Records from a collection:

- - -

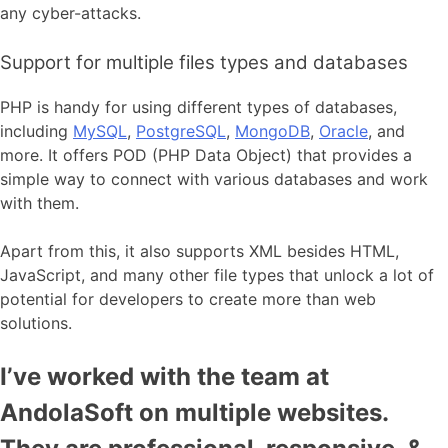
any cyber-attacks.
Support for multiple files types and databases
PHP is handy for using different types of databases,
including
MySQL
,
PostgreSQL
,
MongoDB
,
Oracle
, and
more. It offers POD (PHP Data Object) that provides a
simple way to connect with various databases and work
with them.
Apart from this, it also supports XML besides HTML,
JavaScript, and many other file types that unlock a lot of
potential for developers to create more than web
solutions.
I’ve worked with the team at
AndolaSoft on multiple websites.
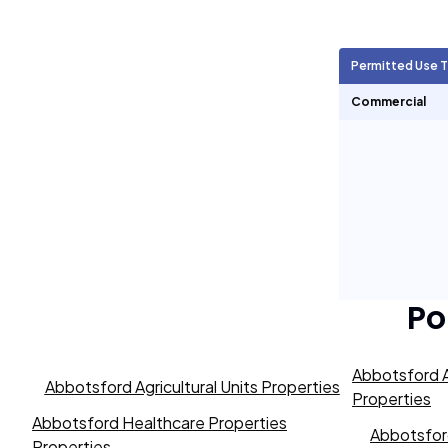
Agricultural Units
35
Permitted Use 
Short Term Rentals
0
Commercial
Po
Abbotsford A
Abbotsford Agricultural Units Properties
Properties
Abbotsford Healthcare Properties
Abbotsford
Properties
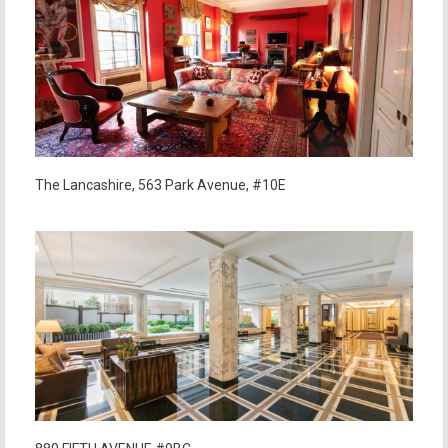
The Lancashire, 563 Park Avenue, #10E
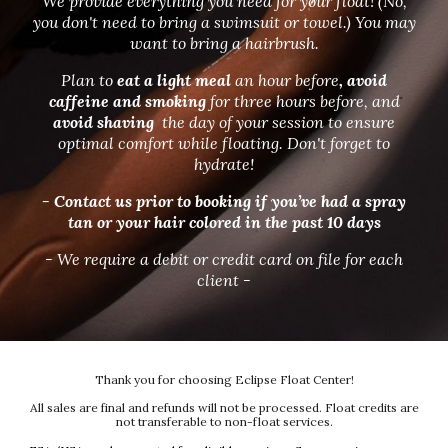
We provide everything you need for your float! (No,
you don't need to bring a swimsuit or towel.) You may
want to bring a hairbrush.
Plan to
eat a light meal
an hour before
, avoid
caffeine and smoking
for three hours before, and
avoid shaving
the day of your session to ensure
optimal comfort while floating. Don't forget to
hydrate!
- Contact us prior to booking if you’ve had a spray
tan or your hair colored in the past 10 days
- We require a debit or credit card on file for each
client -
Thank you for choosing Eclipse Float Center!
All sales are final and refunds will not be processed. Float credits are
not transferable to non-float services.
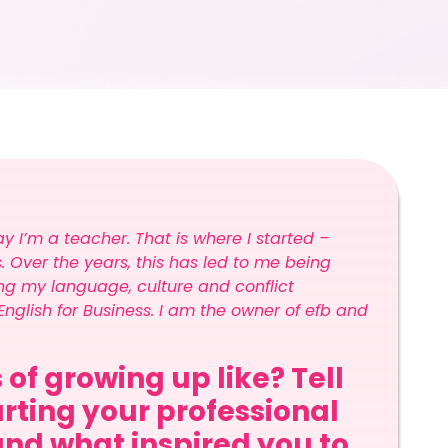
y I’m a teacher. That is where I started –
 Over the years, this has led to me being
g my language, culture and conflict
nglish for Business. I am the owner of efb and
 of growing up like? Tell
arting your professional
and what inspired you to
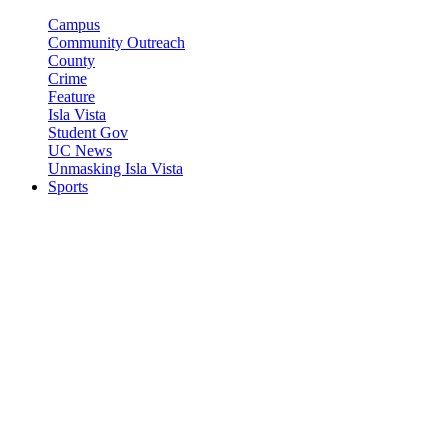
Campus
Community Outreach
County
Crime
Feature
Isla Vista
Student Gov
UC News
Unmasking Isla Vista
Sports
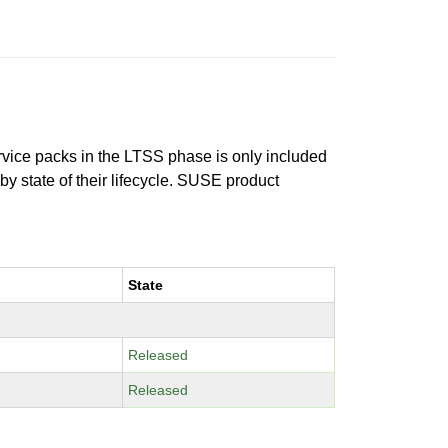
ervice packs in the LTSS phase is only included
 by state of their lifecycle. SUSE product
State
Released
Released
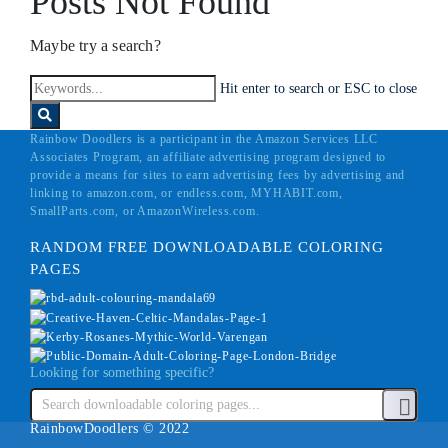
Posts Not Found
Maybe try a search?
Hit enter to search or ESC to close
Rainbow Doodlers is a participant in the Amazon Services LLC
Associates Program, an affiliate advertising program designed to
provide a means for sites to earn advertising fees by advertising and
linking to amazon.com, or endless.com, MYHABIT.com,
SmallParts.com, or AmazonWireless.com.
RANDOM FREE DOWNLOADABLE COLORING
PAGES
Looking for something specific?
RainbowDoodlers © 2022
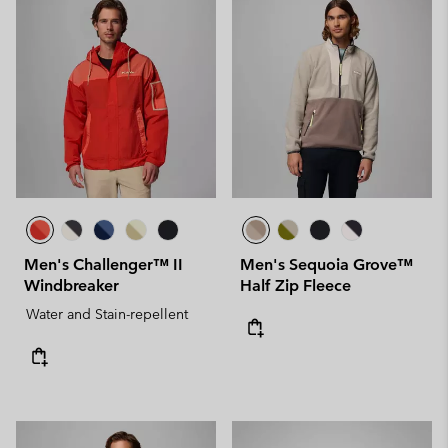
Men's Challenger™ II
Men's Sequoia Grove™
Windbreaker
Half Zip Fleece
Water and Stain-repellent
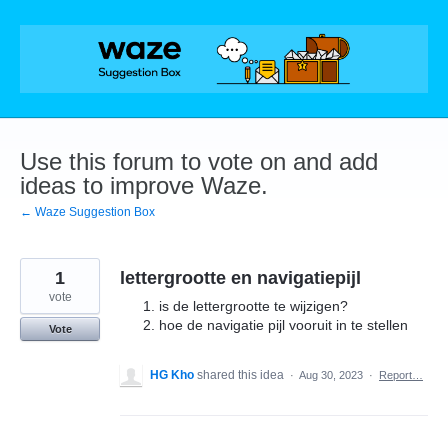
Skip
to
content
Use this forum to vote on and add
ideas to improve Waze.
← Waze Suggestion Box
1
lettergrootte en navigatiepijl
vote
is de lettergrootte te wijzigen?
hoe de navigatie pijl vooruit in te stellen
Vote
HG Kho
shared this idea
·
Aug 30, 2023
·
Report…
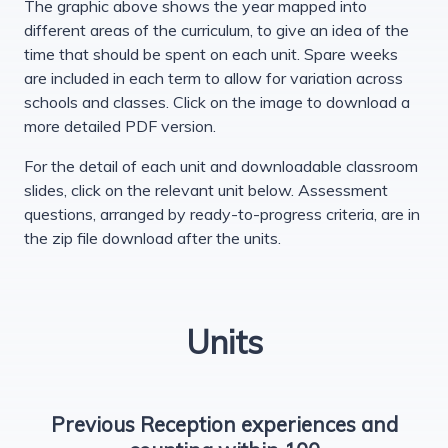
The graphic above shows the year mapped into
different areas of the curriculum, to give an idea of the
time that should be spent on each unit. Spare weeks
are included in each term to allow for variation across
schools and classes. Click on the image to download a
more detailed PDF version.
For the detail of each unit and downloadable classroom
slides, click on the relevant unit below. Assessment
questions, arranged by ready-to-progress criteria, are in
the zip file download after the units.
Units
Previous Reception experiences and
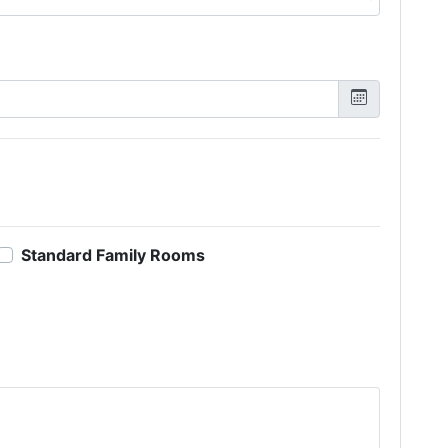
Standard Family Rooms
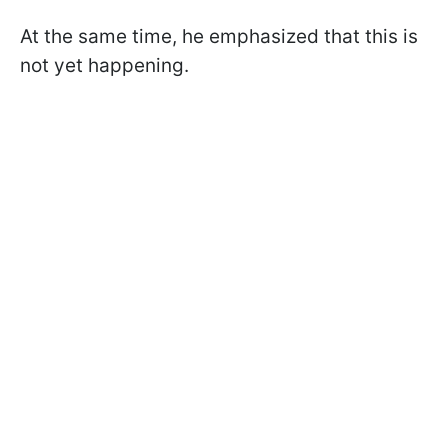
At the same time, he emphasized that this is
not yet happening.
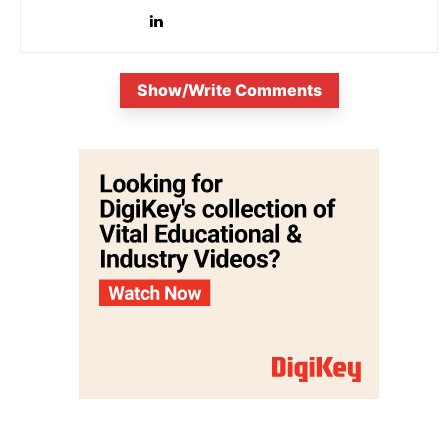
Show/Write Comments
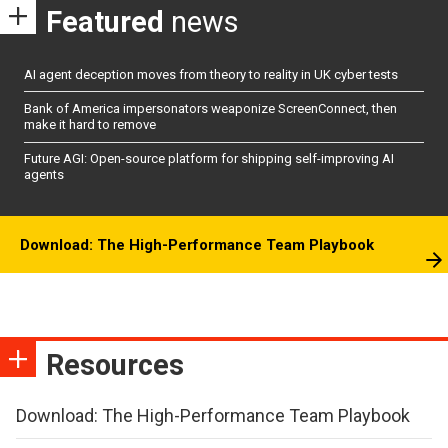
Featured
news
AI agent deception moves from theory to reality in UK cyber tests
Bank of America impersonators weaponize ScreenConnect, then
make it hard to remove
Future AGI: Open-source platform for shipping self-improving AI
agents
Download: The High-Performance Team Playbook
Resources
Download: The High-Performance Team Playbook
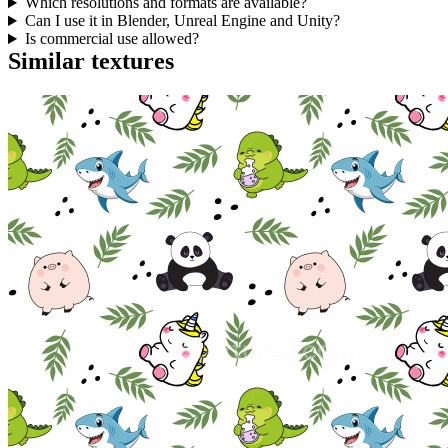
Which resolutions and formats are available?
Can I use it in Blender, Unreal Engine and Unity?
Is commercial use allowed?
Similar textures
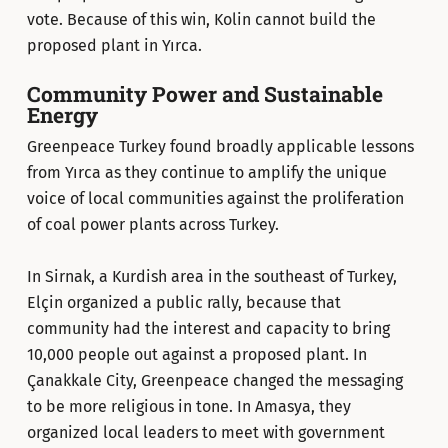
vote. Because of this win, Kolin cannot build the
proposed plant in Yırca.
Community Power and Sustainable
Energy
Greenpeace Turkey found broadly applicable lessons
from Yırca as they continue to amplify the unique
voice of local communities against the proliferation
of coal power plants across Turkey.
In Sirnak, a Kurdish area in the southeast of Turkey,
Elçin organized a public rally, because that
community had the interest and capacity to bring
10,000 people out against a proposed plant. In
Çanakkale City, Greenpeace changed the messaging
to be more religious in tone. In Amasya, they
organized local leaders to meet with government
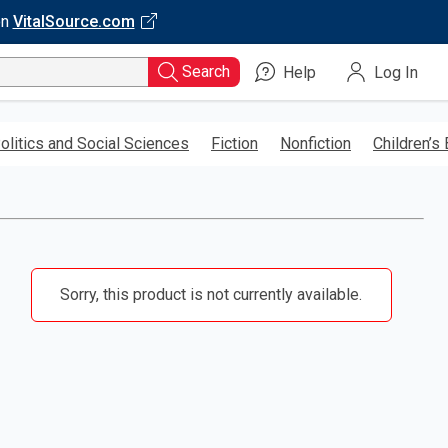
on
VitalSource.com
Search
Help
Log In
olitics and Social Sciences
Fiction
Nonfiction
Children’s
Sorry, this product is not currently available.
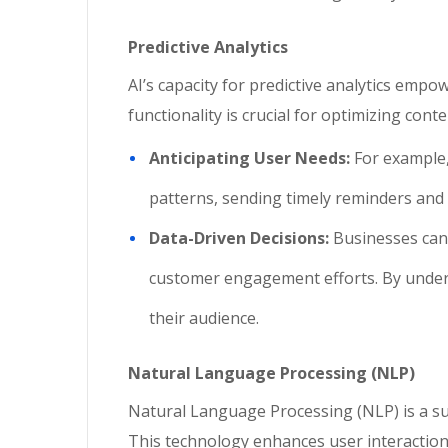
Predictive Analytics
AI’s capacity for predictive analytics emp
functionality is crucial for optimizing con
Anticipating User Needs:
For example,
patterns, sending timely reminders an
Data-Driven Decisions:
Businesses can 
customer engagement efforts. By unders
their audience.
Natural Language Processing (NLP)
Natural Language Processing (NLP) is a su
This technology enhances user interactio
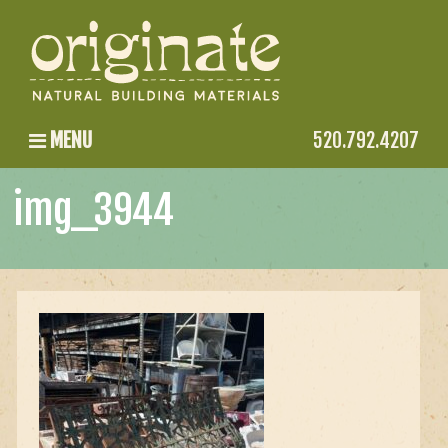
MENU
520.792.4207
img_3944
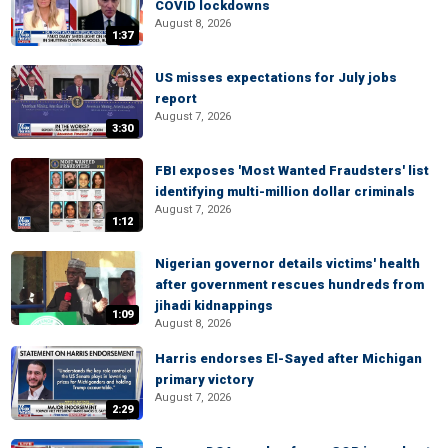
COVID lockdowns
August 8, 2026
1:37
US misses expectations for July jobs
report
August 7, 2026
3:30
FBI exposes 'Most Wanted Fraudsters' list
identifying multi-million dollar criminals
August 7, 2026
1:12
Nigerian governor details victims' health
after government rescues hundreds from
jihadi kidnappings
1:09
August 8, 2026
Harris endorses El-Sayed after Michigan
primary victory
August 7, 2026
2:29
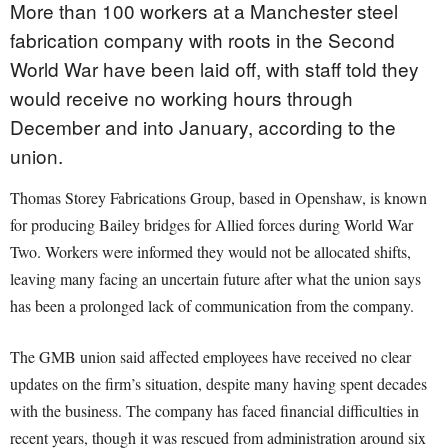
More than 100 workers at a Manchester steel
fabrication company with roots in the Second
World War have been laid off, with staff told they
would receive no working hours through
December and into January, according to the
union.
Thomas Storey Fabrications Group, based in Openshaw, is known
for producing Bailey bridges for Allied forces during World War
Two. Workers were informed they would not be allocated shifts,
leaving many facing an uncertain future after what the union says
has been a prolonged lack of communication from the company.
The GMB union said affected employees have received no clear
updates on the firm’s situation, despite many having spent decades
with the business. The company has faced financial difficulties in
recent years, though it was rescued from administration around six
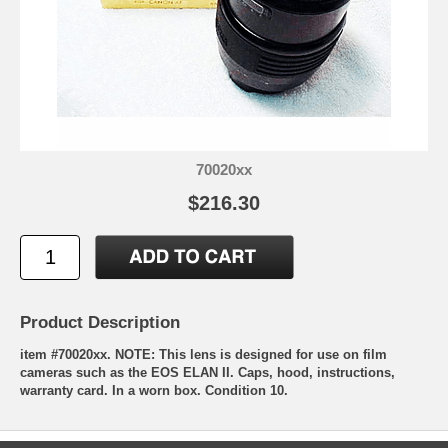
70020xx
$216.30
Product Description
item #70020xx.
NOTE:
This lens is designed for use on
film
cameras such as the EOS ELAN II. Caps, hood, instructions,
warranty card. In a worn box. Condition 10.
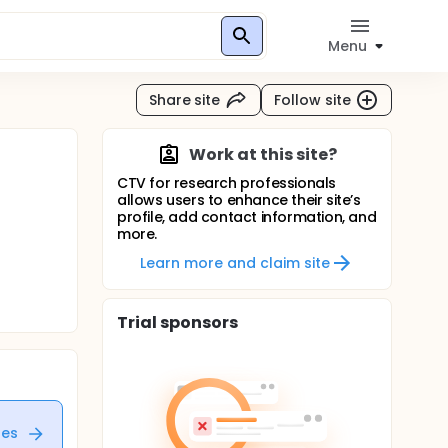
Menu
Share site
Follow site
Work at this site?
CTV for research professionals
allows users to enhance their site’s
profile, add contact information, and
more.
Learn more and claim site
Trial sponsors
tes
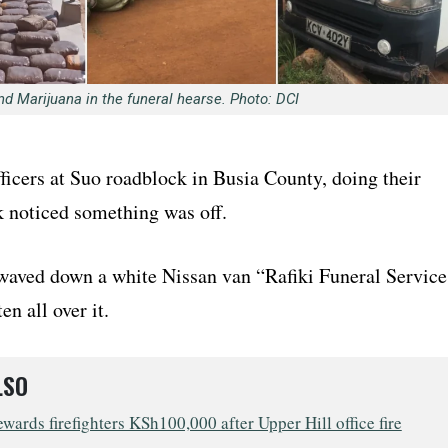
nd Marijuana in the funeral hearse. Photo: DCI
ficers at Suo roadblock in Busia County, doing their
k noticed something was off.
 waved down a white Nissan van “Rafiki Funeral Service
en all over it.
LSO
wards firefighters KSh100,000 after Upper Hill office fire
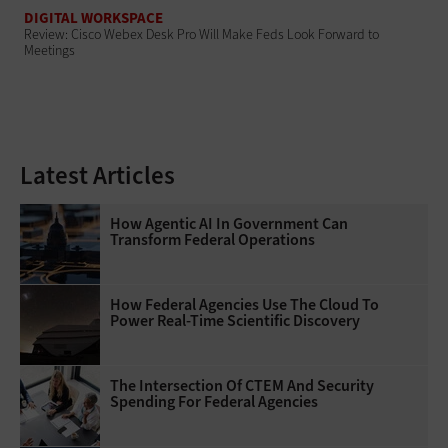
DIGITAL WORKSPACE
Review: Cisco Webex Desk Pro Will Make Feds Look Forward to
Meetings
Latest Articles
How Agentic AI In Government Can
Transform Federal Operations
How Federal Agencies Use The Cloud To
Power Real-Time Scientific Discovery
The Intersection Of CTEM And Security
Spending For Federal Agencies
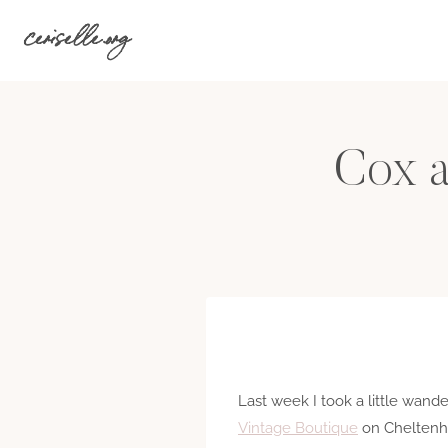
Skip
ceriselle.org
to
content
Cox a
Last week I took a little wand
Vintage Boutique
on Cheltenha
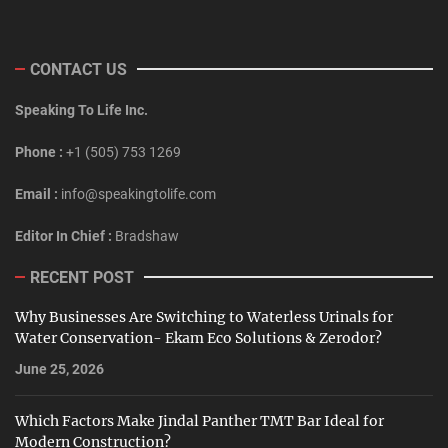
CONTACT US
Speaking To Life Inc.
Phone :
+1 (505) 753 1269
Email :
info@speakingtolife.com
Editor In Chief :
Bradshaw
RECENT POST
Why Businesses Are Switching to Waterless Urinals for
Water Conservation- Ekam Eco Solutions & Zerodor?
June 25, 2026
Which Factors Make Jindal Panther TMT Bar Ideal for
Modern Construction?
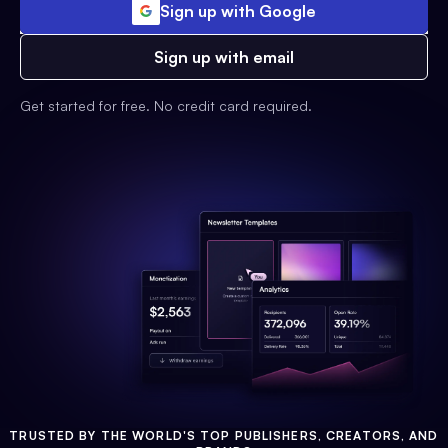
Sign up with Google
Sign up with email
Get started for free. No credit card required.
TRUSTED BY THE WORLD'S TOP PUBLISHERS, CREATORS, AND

- - -

Give the lines above again exactly, from the one containing "functionality is crucial for optimizing con" to the one containing "Two. Workers were", both included, but leave out the pictures.

◆ **Response for this exercise**
functionality is crucial for optimizing con
Anticipating User Needs:
For example,
patterns, sending timely reminders an
Data-Driven Decisions:
Businesses can 
customer engagement efforts. By unders
their audience.
Natural Language Processing (NLP)
Natural Language Processing (NLP) is a su
This technology enhances user interactio
MENU
520.792.4207
img_3944
COVID lockdowns
August 8, 2026
1:37
US misses expectations for July jobs
report
August 7, 2026
3:30
FBI exposes 'Most Wanted Fraudsters' list
identifying multi-million dollar criminals
August 7, 2026
1:12
Nigerian governor details victims' health
after government rescues hundreds from
jihadi kidnappings
1:09
August 8, 2026
Harris endorses El-Sayed after Michigan
primary victory
August 7, 2026
2:29
More than 100 workers at a Manchester steel
fabrication company with roots in the Second
World War have been laid off, with staff told they
would receive no working hours through
December and into January, according to the
union.
Thomas Storey Fabrications Group, based in Openshaw, is known
for producing Bailey bridges for Allied forces during World War
Two. Workers were informed they would not be allocated shifts,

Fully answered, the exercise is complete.